The undercover BBC reporter who allegedly discovered widespread racism within a Greater Manchester Police (GMP) training school should not be prosecuted, according to a spokesman for the force's black officers.
Supt Martin Harding said racism was a national problem for the police
Superintendent Martin Harding, of the GMP Black and Asian Police Association (BAPA), said they were calling for all charges against Mark Daly, who posed as a police recruit, to be dropped.
Home Secretary David Blunkett has questioned the BBC's "intent to create, not report" the story.
But Supt Harding told BBC News Online the results of Daly's investigations justified his methods.

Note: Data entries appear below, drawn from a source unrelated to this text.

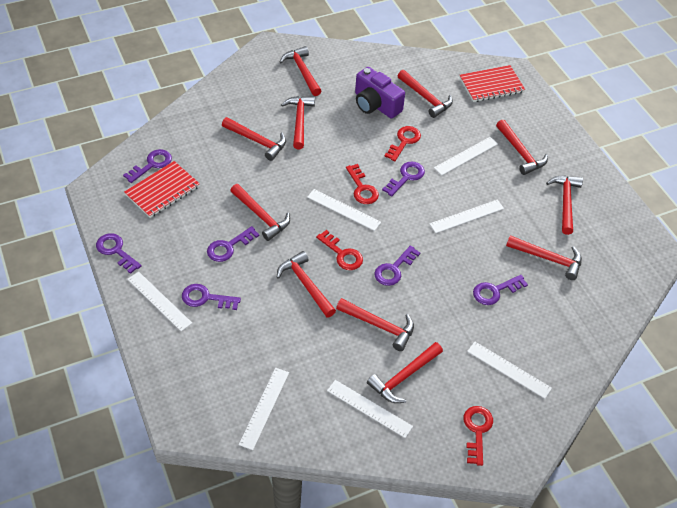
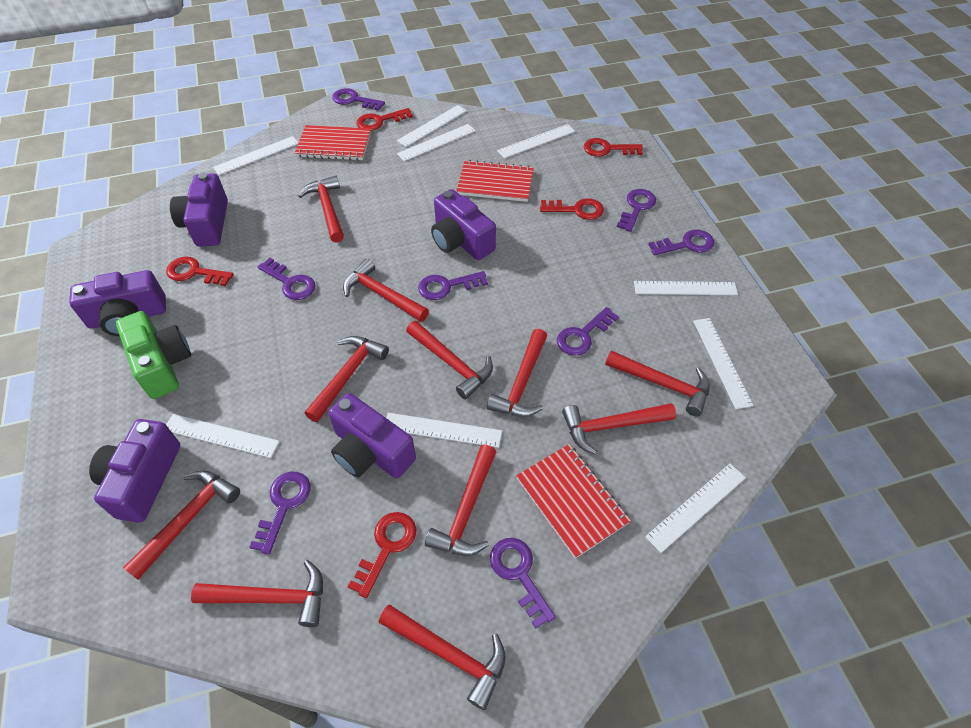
green camera: 0 -> 1
purple camera: 1 -> 5
purple key: 7 -> 8
red key: 4 -> 5
red notebook: 2 -> 3
white ruler: 7 -> 9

"In a sense my members are relieved and grateful to the BBC because this has proved beyond doubt what we have been saying for a number of years."
Daly spent five-and-a-half months with GMP and could face charges of obtaining a pecuniary advantage by deception and damaging police property.
The allegations made in the programme, which will be broadcast on BBC One on Tuesday, have led to four officers being suspended, three from GMP and one from North Wales Police.
Ku Klux Klan
Mr Harding said he had been "amazed and astounded" by the programme's revelations about the Bruche National Training Centre in Warrington, Cheshire, which was where he himself had undergone training.
Footage for the programme includes one officer dressing up in an improvised Ku Klux Klan hood.
Reporter Mark Daly spent more than five months in the force
But Supt Harding said the revelations at the Warrington centre should be seen as a national problem because Daly had applied to police forces at random.
"We need to sit round a table with the Police Federation, the Black Police Association and senior officers and discuss the revelations from a Manchester angle and what to do about it.
"But it's not just a Manchester issue, such meetings should take place around the country," Supt Harding said.
The GMP BAPA represents approximately a third of the estimated 250 ethnic minority officers employed by the Greater Manchester force.
Supt Harding said whatever the fallout from the programme the central issue should be the treatment of the lone ethnic minority officer on the training course attended by the BBC reporter.
"I believe there was a failure of the training centre to protect this officer and that is something which needs to be examined.
"There are other black people going through training schools who need to be reassured."